▶ [Work item] Pictures stay out of the copy, which must hold exactly the lines from the one containing "Hannover Re | Our strategy 17" through the end of the material below.
----------
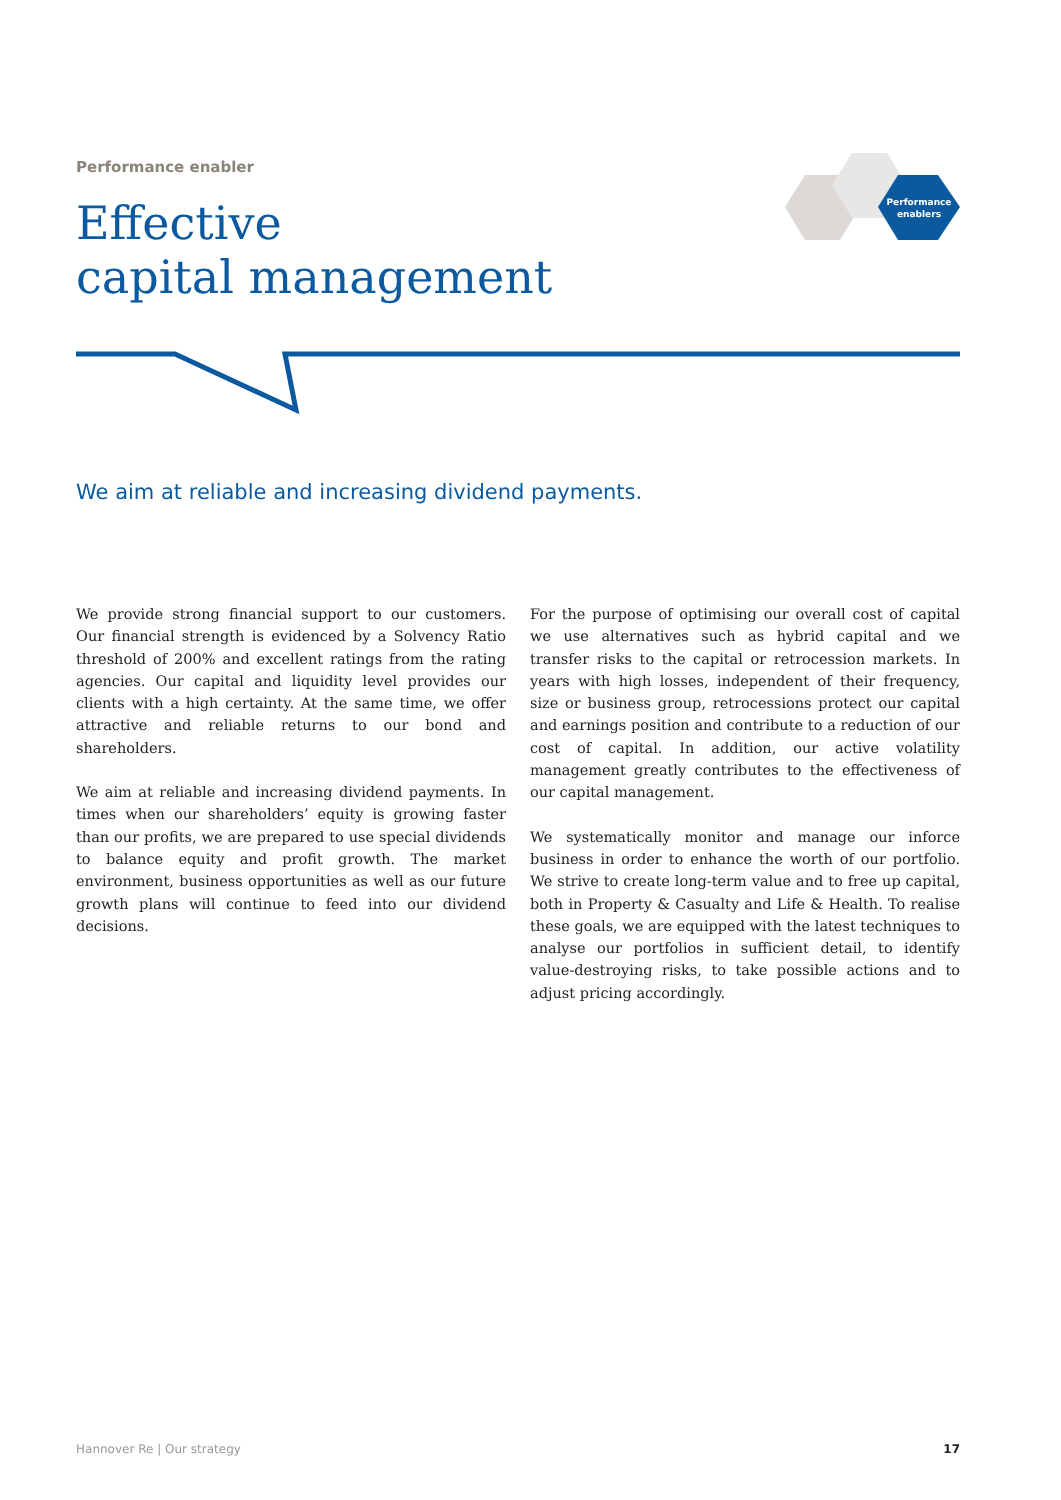Performance enabler
Effective
capital management
Performance
enablers
We aim at reliable and increasing dividend payments.
We provide strong financial support to our customers. Our financial strength is evidenced by a Solvency Ratio threshold of 200% and excellent ratings from the rating agencies. Our capital and liquidity level provides our clients with a high certainty. At the same time, we offer attractive and reliable returns to our bond and shareholders.
We aim at reliable and increasing dividend payments. In times when our shareholders’ equity is growing faster than our profits, we are prepared to use special dividends to balance equity and profit growth. The market environment, business opportunities as well as our future growth plans will continue to feed into our dividend decisions.
For the purpose of optimising our overall cost of capital we use alternatives such as hybrid capital and we transfer risks to the capital or retrocession markets. In years with high losses, independent of their frequency, size or business group, retrocessions protect our capital and earnings position and contribute to a reduction of our cost of capital. In addition, our active volatility management greatly contributes to the effectiveness of our capital management.
We systematically monitor and manage our inforce business in order to enhance the worth of our portfolio. We strive to create long-term value and to free up capital, both in Property & Casualty and Life & Health. To realise these goals, we are equipped with the latest techniques to analyse our portfolios in sufficient detail, to identify value-destroying risks, to take possible actions and to adjust pricing accordingly.
Hannover Re | Our strategy 17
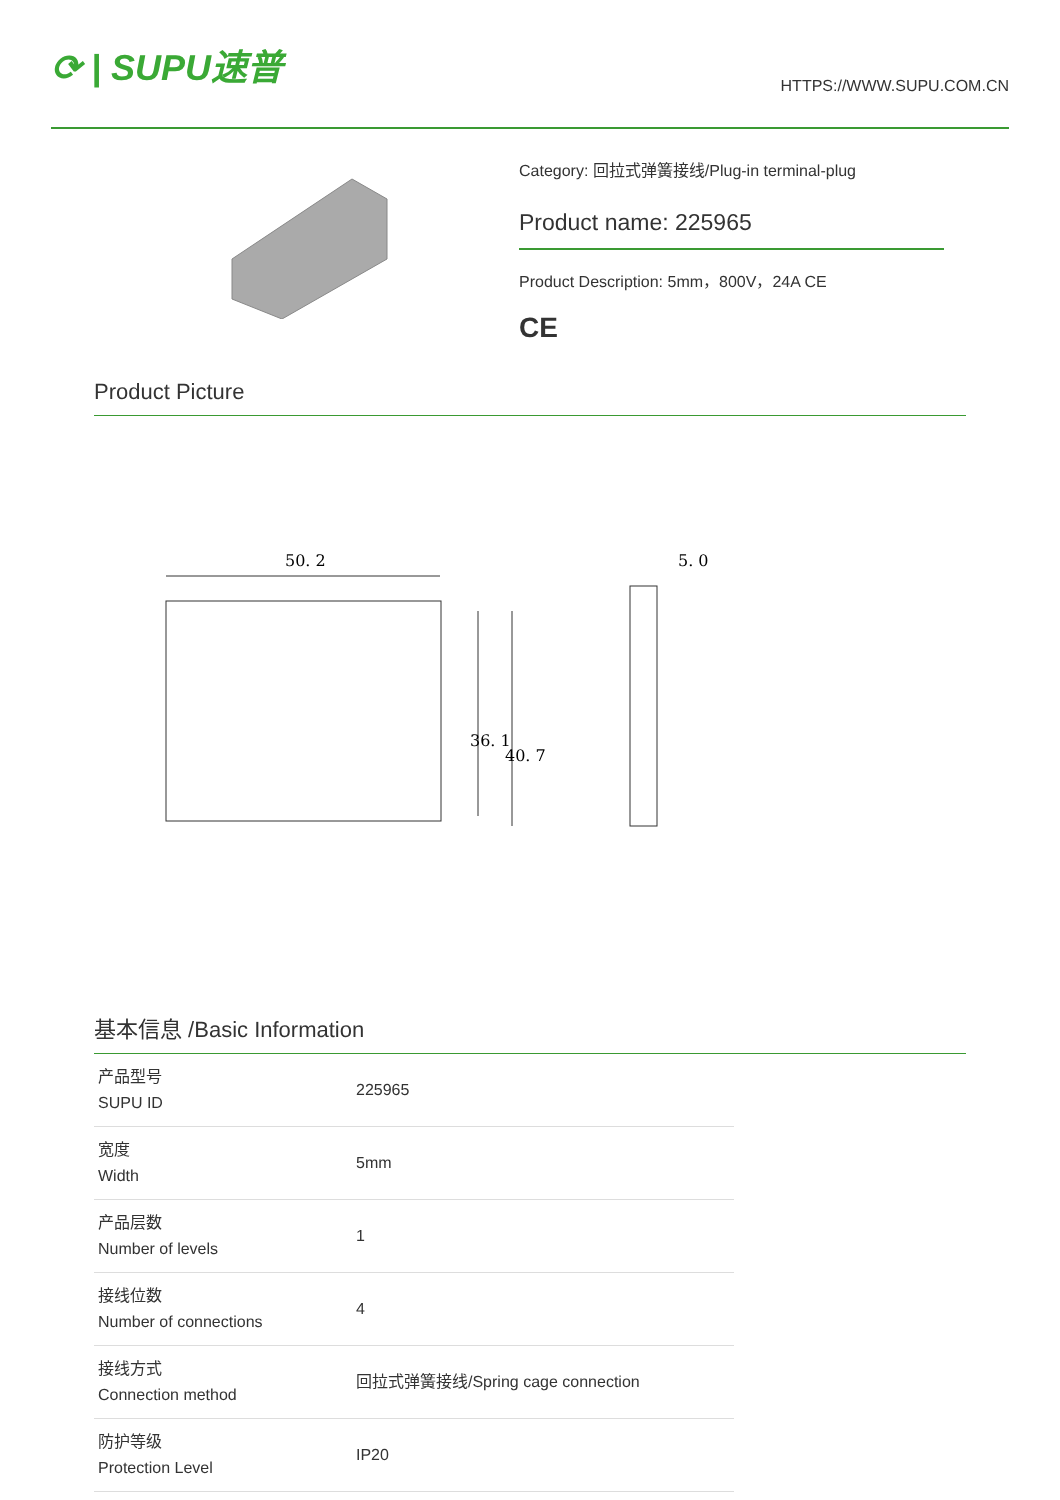⟳ | SUPU速普
HTTPS://WWW.SUPU.COM.CN
Category: 回拉式弹簧接线/Plug-in terminal-plug
Product name: 225965
Product Description: 5mm，800V，24A CE
CE
Product Picture
50. 2
5. 0
36. 1
40. 7
基本信息 /Basic Information
| 产品型号 SUPU ID | 225965 |
| 宽度 Width | 5mm |
| 产品层数 Number of levels | 1 |
| 接线位数 Number of connections | 4 |
| 接线方式 Connection method | 回拉式弹簧接线/Spring cage connection |
| 防护等级 Protection Level | IP20 |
----------
▶ [Answer]
Hannover Re | Our strategy 17
⟳ | SUPU速普
HTTPS://WWW.SUPU.COM.CN
Category: 回拉式弹簧接线/Plug-in terminal-plug
Product name: 225965
Product Description: 5mm，800V，24A CE
CE
Product Picture
50. 2
5. 0
36. 1
40. 7
基本信息 /Basic Information
| 产品型号 SUPU ID | 225965 |
| 宽度 Width | 5mm |
| 产品层数 Number of levels | 1 |
| 接线位数 Number of connections | 4 |
| 接线方式 Connection method | 回拉式弹簧接线/Spring cage connection |
| 防护等级 Protection Level | IP20 |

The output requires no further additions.